- _HOW TO COMPLETE THIS TASK_: Which lines run from the start of the data below to the line containing "259 822 278.4"? Set them down exactly, with none added.

- _RECORDS TO PROCESS_:

'''

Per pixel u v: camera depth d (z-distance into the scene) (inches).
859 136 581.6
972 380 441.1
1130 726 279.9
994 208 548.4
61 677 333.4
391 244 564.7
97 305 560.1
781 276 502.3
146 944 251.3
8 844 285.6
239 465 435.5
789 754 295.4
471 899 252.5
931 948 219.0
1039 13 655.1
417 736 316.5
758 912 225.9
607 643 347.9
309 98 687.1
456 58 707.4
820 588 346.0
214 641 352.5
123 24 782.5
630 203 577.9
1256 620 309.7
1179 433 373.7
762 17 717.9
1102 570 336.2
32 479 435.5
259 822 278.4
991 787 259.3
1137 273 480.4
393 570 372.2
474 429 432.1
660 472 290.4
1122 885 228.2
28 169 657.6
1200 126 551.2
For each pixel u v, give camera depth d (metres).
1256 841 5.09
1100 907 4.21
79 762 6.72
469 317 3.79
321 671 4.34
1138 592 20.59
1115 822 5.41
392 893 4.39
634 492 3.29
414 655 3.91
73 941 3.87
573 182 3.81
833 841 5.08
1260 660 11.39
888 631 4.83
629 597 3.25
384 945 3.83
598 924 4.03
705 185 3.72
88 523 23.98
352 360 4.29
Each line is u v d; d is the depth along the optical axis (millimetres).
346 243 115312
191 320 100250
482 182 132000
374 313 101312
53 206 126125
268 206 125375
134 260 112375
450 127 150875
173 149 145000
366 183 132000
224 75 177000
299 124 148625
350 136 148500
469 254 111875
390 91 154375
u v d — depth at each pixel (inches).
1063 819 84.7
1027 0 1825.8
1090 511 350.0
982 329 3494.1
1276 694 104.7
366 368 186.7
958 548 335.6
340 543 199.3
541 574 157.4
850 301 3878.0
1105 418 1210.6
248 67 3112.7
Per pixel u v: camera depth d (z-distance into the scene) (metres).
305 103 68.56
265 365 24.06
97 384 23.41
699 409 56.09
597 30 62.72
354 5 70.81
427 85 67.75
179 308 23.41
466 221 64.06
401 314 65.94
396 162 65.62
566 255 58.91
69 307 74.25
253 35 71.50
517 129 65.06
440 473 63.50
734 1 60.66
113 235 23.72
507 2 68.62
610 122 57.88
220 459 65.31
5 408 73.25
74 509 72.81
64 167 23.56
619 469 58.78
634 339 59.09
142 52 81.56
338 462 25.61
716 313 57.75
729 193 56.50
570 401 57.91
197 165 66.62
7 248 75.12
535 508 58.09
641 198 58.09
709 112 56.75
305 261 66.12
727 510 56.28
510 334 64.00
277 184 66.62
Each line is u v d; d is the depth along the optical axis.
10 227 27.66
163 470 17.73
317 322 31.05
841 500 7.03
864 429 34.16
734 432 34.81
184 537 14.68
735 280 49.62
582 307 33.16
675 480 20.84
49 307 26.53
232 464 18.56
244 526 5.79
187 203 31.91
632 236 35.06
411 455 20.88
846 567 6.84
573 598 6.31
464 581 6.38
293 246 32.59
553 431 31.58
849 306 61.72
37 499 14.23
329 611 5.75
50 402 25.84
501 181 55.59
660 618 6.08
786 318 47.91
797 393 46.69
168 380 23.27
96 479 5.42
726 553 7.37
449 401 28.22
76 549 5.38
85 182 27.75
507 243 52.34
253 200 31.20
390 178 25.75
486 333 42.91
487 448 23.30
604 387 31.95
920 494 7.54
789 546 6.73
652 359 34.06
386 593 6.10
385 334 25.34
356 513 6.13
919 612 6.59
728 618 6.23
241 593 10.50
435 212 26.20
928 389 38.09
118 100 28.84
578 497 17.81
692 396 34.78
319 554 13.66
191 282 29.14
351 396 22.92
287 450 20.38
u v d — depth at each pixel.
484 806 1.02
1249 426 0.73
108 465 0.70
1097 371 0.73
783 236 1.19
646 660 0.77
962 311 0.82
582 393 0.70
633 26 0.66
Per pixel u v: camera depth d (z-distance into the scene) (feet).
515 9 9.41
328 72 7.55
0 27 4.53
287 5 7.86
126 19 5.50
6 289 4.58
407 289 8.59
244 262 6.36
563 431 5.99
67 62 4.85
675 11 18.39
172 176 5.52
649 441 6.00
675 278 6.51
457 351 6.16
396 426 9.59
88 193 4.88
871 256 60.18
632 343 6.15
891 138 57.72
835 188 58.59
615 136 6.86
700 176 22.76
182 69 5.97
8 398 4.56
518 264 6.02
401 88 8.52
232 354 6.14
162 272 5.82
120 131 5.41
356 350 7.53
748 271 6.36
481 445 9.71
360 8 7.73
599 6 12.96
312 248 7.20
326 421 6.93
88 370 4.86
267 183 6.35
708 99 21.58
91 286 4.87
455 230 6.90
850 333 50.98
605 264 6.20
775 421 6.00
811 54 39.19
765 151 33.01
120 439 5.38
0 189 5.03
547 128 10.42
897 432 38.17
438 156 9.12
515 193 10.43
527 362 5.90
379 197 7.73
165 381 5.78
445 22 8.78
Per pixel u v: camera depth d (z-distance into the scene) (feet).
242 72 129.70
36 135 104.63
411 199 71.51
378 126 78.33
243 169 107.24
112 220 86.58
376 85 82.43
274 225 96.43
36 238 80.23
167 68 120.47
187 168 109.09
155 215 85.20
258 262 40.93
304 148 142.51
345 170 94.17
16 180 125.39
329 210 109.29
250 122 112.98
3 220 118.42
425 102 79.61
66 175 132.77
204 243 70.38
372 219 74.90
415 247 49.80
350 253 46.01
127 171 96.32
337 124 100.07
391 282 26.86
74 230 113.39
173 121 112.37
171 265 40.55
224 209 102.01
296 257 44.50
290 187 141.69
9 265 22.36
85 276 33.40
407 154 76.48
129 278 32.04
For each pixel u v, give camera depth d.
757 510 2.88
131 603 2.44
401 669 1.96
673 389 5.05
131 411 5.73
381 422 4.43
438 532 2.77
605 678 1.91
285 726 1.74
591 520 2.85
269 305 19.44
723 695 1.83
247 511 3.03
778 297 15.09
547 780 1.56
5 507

'''

- _EXERCISE ANSWER_:
Per pixel u v: camera depth d (z-distance into the scene) (inches).
859 136 581.6
972 380 441.1
1130 726 279.9
994 208 548.4
61 677 333.4
391 244 564.7
97 305 560.1
781 276 502.3
146 944 251.3
8 844 285.6
239 465 435.5
789 754 295.4
471 899 252.5
931 948 219.0
1039 13 655.1
417 736 316.5
758 912 225.9
607 643 347.9
309 98 687.1
456 58 707.4
820 588 346.0
214 641 352.5
123 24 782.5
630 203 577.9
1256 620 309.7
1179 433 373.7
762 17 717.9
1102 570 336.2
32 479 435.5
259 822 278.4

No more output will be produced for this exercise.